**ABOUT THIS TASK:** Give the number of lines in the data that contain the word "first"; no other text is needed.

**MATERIALS PROVIDED:**

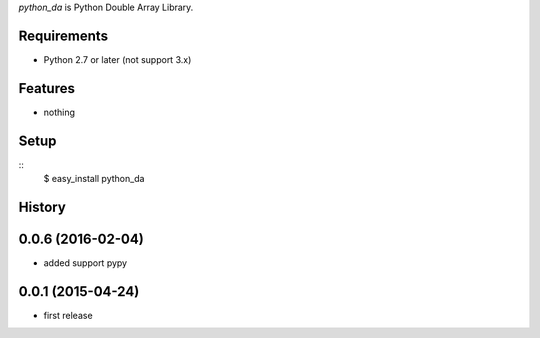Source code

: `python_da` is Python Double Array Library.

Requirements
------------
* Python 2.7 or later (not support 3.x)

Features
--------
* nothing

Setup
-----
::
  $ easy_install python_da

History
-------
0.0.6 (2016-02-04)
------------------
* added support pypy

0.0.1 (2015-04-24)
------------------
* first release


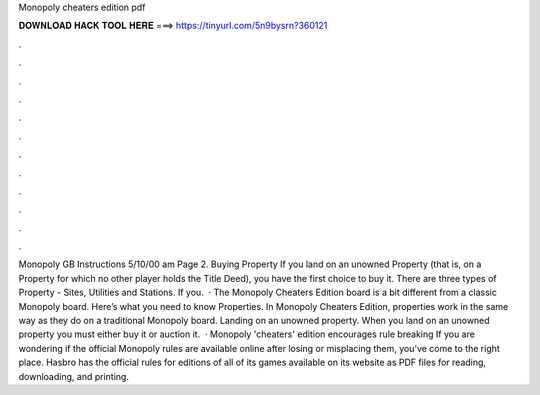 Monopoly cheaters edition pdf

𝐃𝐎𝐖𝐍𝐋𝐎𝐀𝐃 𝐇𝐀𝐂𝐊 𝐓𝐎𝐎𝐋 𝐇𝐄𝐑𝐄 ===> https://tinyurl.com/5n9bysrn?360121

.

.

.

.

.

.

.

.

.

.

.

.

Monopoly GB Instructions 5/10/00 am Page 2. Buying Property If you land on an unowned Property (that is, on a Property for which no other player holds the Title Deed), you have the first choice to buy it. There are three types of Property - Sites, Utilities and Stations. If you.  · The Monopoly Cheaters Edition board is a bit different from a classic Monopoly board. Here’s what you need to know Properties. In Monopoly Cheaters Edition, properties work in the same way as they do on a traditional Monopoly board. Landing on an unowned property. When you land on an unowned property you must either buy it or auction it.  · Monopoly 'cheaters' edition encourages rule breaking If you are wondering if the official Monopoly rules are available online after losing or misplacing them, you've come to the right place. Hasbro has the official rules for editions of all of its games available on its website as PDF files for reading, downloading, and printing.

**EXERCISE RESULT:** 2